Beat- 03.2001
It's about your place in the sun. For Jon
Bon Jovi it's always been his home in New Jersey. Not the ritziest or glitziest
of towns and a long way from the kind of gilded splendour he could enjoy in
Hollywood or any of America's alternative artificial meccas for the ridiculously
rich. New Jersey has its problems; street crime, a struggling bottom end of the
community. Money isn't always so easy to come by.
Face it, rock 'n' roll gunslingers like Bon Jovi are rich - beyond anybody's
wildest dreams. He's paid some in human sweat and a life full of roadmarks on
the global map but it's his life. And what a life. If you woke up one morning
and were told 'Okay, the deal is this. You're going to be a phenomenally
successful rock star. You're going to sell 92 million records worldwide, your
third album Slippery When Wet [that delivered the twin US No 1 anthems You Give
Love A Bad Name and Livin' On A Prayer] will sell more than 13 million copies in
the US alone and top the album charts for 15 weeks and the associated 130-date
Tour Without End will gross $US28.4 million' would you say 'No'?. Probably not;
not even if you knew that you'd have to wear really bad hair for at least five
of the 18 years that mark Bon Jovi's dominance of stadium rock.
◆ ◆ ◆
**What the task requires:**
From the Bon Jovi article above, list every title it gives for an album, a song, or a tour.

**Records shown:**
◆ ◆ ◆
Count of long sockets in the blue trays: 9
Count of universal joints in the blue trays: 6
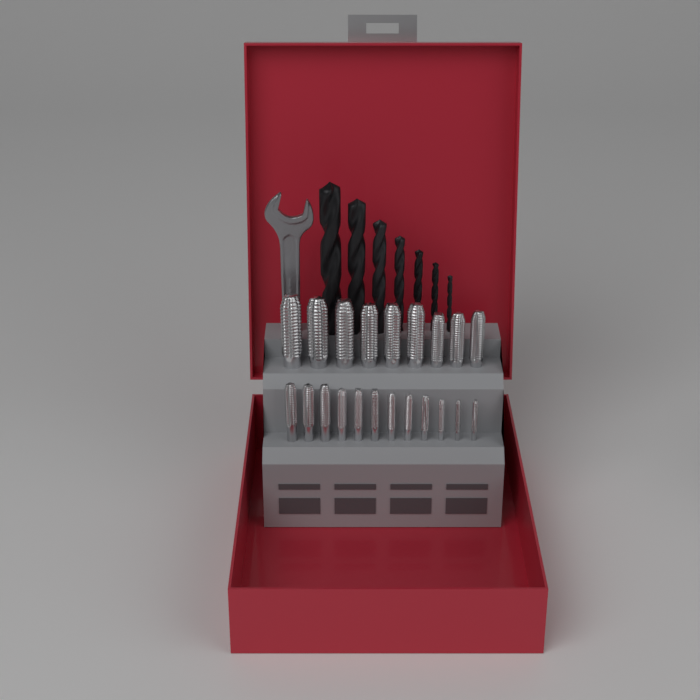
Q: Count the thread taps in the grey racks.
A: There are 21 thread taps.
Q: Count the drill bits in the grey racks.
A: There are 7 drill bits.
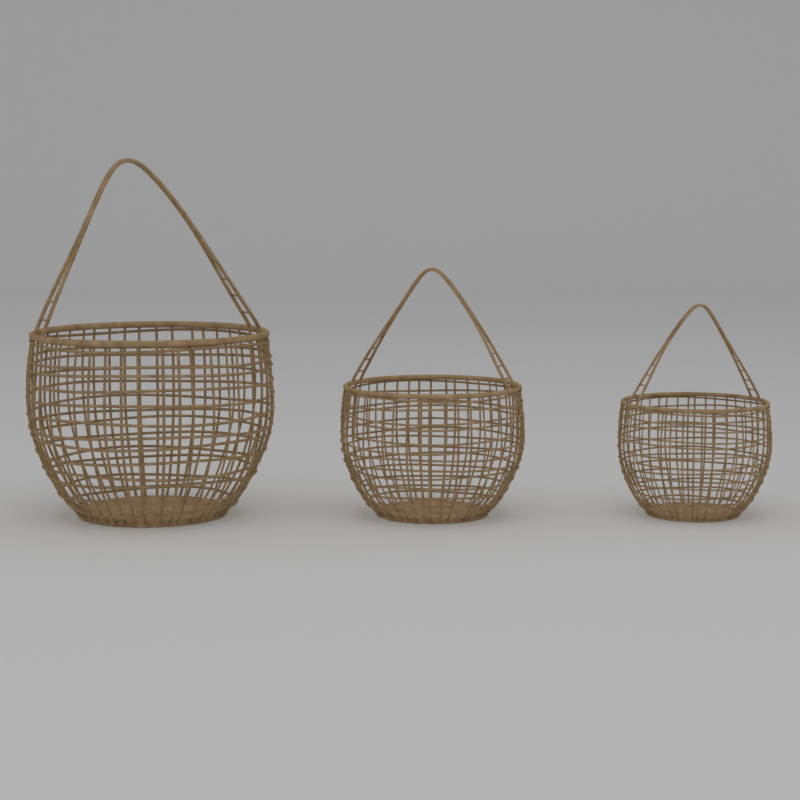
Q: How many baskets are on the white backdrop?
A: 3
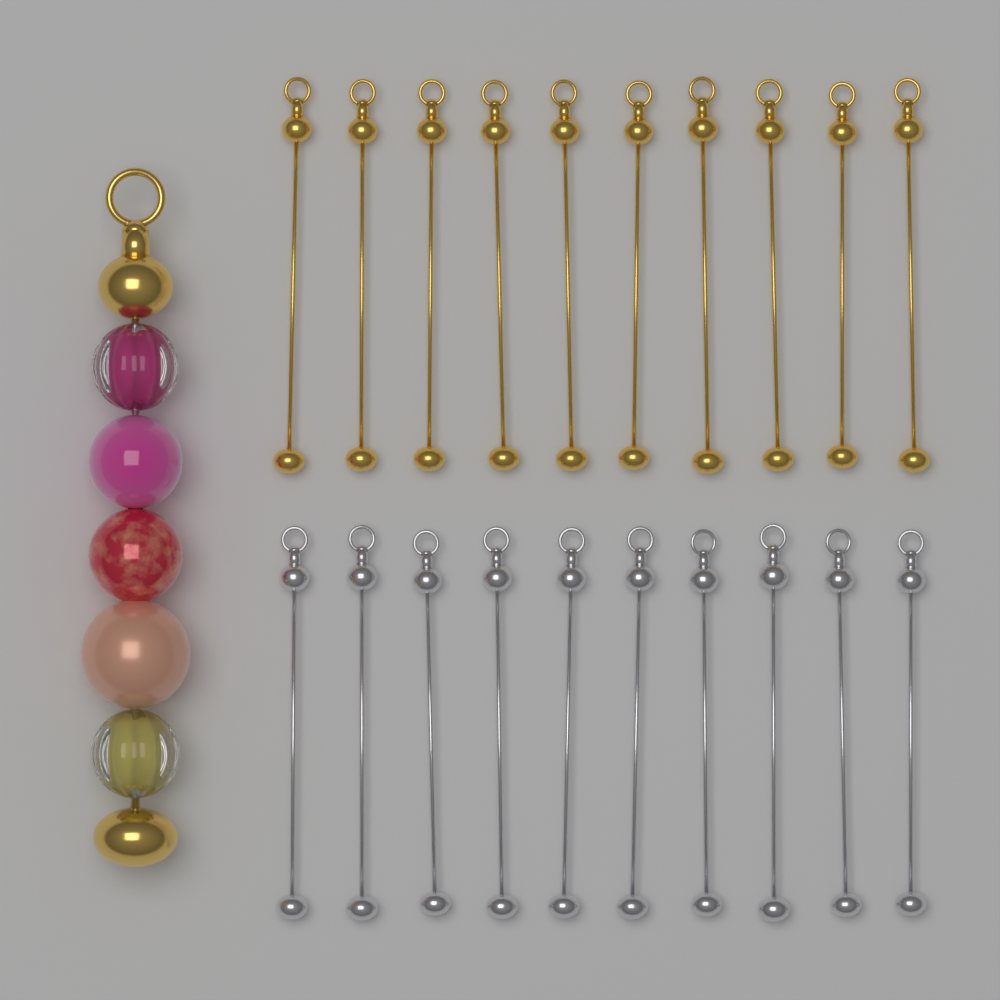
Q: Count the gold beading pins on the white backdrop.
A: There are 10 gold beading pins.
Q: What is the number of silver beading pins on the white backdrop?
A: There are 10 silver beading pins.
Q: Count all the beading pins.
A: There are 20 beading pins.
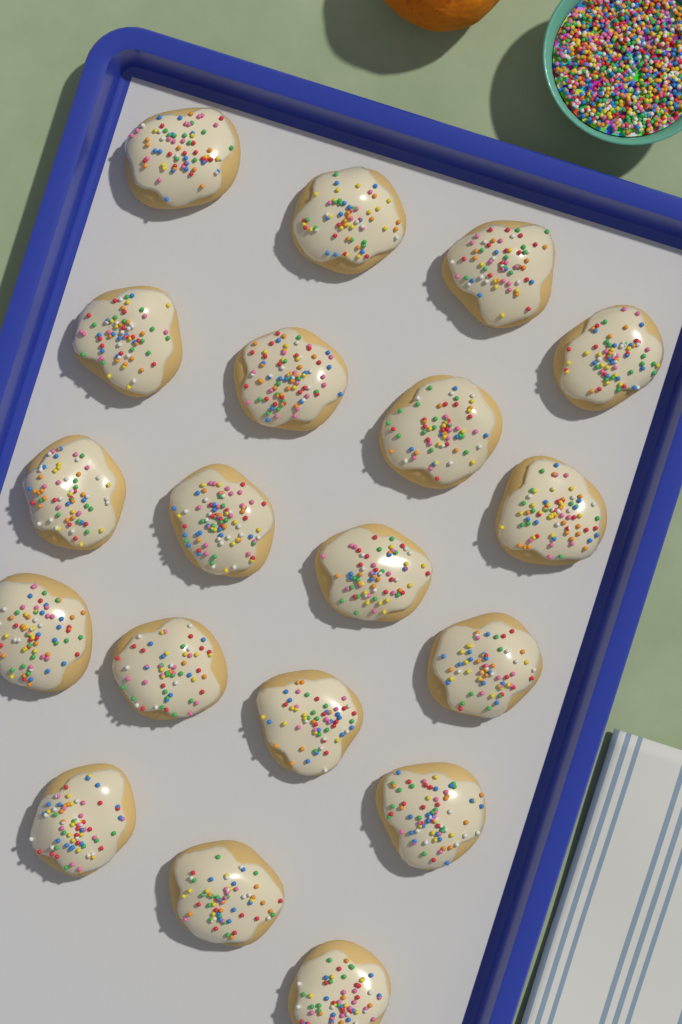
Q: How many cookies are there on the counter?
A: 19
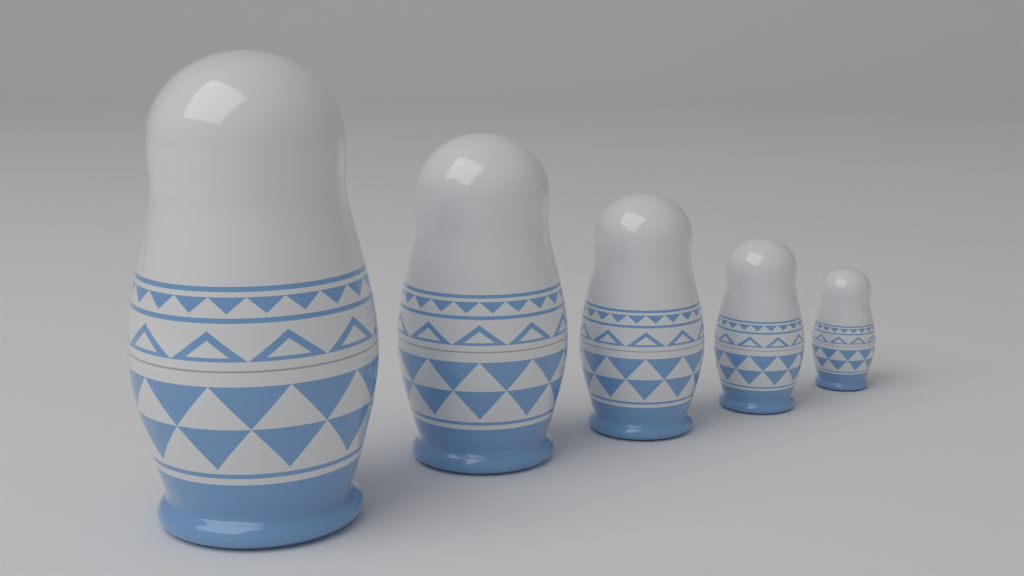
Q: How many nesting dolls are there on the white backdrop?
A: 5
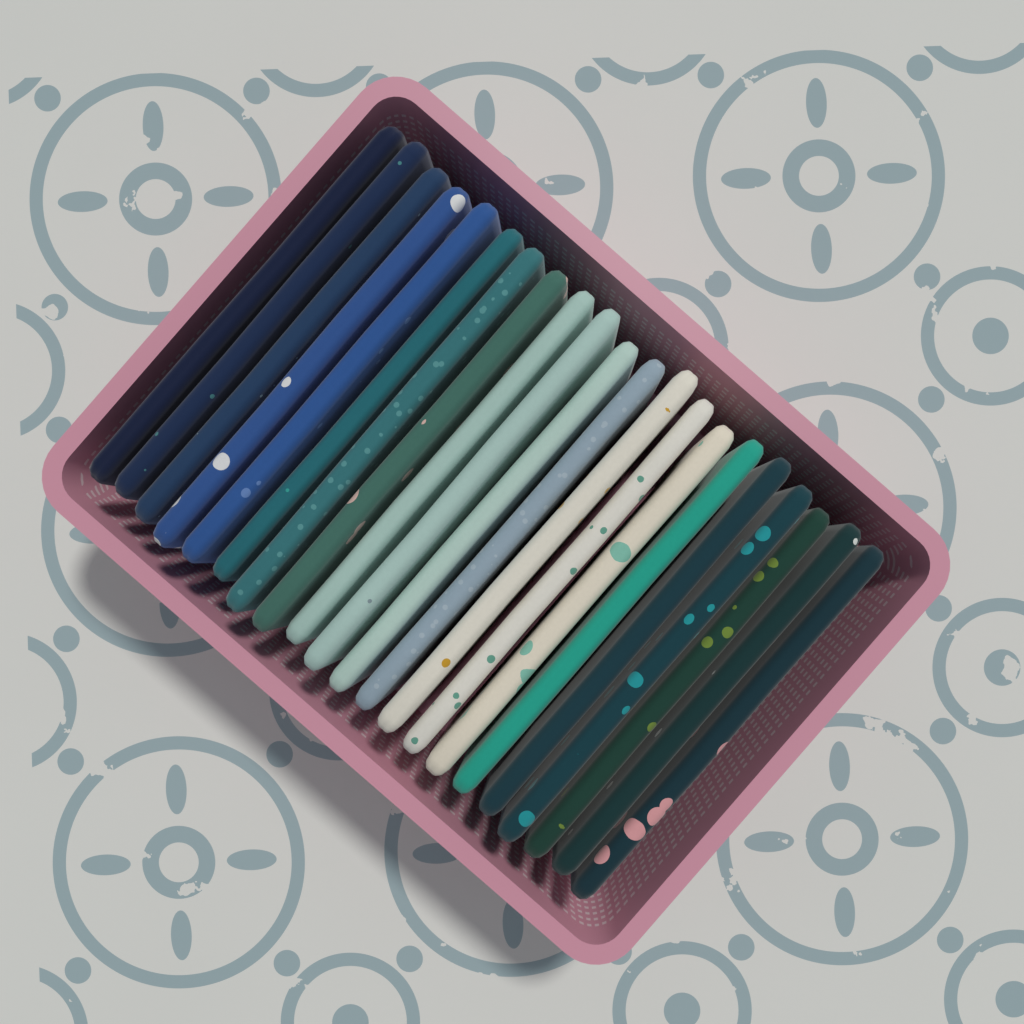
◆ ◆ ◆
**Solution to the problem:**
Slippery When Wet
You Give Love A Bad Name
Livin' On A Prayer
Tour Without End